Kata'lana continues, "If the Palatable wanted to consume your friends, it would've done so right there and then in its nesting grounds. Why break tradition now? Why go through the effort of transporting two live mammalians into the Chasm?"

"Dragons can maim without killing us," retorts Ysh'vanna. "Just because it's not death, doesn't mean it's instantly good news. And coming from an A rank—you know, the definitive apex predator—I'd hardly expect anything good. As it stands, they don't exactly have the best track record for being saints."
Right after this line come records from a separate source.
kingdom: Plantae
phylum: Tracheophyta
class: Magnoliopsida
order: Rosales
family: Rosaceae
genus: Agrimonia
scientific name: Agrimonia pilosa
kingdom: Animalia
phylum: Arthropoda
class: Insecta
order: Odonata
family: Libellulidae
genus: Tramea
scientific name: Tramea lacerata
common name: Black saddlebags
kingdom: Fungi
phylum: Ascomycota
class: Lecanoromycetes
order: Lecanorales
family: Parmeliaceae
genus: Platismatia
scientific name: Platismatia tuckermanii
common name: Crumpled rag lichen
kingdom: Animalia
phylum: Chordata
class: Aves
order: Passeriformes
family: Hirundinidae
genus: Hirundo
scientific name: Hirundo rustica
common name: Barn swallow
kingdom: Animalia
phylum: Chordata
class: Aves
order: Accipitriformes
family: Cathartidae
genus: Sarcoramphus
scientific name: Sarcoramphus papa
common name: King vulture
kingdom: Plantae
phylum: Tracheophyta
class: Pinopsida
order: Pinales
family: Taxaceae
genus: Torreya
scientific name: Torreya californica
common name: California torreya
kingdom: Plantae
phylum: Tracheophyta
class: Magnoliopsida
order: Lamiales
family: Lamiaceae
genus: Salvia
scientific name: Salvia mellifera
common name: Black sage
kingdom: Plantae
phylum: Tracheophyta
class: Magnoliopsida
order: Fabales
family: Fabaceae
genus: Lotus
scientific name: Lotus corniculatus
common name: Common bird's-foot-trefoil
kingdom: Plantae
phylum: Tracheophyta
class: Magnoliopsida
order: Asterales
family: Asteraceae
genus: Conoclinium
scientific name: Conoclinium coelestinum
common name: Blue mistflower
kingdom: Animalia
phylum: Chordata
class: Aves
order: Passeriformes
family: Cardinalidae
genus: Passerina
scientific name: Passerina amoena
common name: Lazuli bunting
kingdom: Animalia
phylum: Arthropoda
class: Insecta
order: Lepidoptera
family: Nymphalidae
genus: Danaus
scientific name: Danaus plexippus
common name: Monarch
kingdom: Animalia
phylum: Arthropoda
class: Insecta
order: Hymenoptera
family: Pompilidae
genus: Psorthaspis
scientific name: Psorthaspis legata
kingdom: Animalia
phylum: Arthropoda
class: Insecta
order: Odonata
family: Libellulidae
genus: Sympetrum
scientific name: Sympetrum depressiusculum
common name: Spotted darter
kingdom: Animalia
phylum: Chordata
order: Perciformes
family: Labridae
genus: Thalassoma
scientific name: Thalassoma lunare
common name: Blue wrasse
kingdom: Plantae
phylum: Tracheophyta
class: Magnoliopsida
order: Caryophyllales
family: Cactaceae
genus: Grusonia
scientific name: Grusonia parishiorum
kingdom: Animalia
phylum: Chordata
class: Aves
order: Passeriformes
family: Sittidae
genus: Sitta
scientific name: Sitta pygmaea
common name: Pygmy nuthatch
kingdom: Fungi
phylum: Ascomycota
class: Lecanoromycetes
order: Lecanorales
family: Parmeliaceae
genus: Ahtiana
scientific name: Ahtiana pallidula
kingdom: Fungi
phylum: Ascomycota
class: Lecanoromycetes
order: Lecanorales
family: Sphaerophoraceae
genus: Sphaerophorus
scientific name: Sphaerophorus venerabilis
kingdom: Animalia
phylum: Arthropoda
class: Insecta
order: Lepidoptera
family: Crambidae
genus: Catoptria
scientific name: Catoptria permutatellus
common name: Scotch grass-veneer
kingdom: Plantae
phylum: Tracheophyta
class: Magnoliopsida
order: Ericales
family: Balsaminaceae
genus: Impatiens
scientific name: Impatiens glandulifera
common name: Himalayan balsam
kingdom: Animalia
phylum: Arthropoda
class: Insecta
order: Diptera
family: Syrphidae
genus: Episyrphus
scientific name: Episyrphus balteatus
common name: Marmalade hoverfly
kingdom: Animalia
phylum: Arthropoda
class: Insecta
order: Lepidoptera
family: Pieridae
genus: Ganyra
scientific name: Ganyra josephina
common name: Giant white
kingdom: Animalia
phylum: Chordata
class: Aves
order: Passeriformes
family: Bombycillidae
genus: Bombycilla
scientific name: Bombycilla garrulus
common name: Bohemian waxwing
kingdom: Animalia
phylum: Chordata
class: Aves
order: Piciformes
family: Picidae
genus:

Kata'lana only props up her glasses again and looks elsewhere. Conflict and debate must not be her forte, muses Kashira. She's seeing a little bit of herself in the prickly scientist, and it's comforting to be among one of her own.

As if her silence was confirmation, Ysh'vanna takes this opportunity in the conversation to call Lili's Glasslink. It takes several tries to get through, but once she does, she relays all that she knows to the two frontliners.

Avett's voice crackles through the speakers first. "So is it a meeting or a dining, because I'm getting mixed signals here, Ysh'."

"Keep your wits about you. Come to your own conclusions. Don't engage if you're unsure of its intentions." She swallows, then adds, "But prepare for a dining first before you prepare for any potential diplomacy."

He sucks a breath in through his teeth. "Riiight."

Kata’lana shifts her balance from one foot to the other. “My previous proposal still stands. It’s far more likely that your encounter will be peaceful.”

Ysh’vanna turns and braces a hand against the back of her seat. Her face is incredulous as she regards the scientist. “You told my frontliners what?”

Kata’lana falters. “I told them that, should they encounter the Palatable, no harm would come out of it.”

“Why would you say that?”

She falters again. The Draconian captain continues to stare her down, but Alexei steps in, his gait as smooth as heated butter.

"We could all use a bit of morale, no?" he says. "And truthfully, you seem more agitated than the rest of us.”

“You do appear to be inflating this far more than what is necessary, Ysh’vanna,” says Auren gently.

“Me?” The captain coughs. “I’m rightly overreacting, thank you! What else are you telling my frontliners, that they’re fucking invincible? They’re made out of skin and bone, not iron!”

“Ysh’vanna, I place my full faith in Lili to do the right thing—” begins Auren.

“That’s Captain O’Raal. I’d better not catch you referring to the captain without her title, Draksparrow.”

Silence befalls the cockpit. In an act of pure desperation, Kashira looks to Alexei for help, only to find that his chin is once again tilted to the side, and that his eyes are as thoughtful as ever. He's seeing her memories, she realises. He sees what makes Ysh'vanna tick the way she does.

Finally, Avett's voice comes through again. "We're professionals, not kids, Ysh'. If A07 looks even the slightest bit hungry, we'll make sure to run."

She sighs, and she smooths a hand over the stitching of her shorts. "Right. Right. Sorry. Good luck, frontliners. Transmission over."

The feed cuts.

Kashira tries to think of something to say, anything, but the captain leaves her seat and heads for the door quickly, her boots echoing into the flooring like clockwork. Kata'lana and Alexei excuse themselves next, and before long it's just her and Auren left in the pilot's chamber.

The Eldrakian scares her a bit, if she's being honest.

She gives him a wry smile to his tight-lipped frown. Then she slips out the entrance and down the front stairs, back into the safety of Alexei's spare sun room.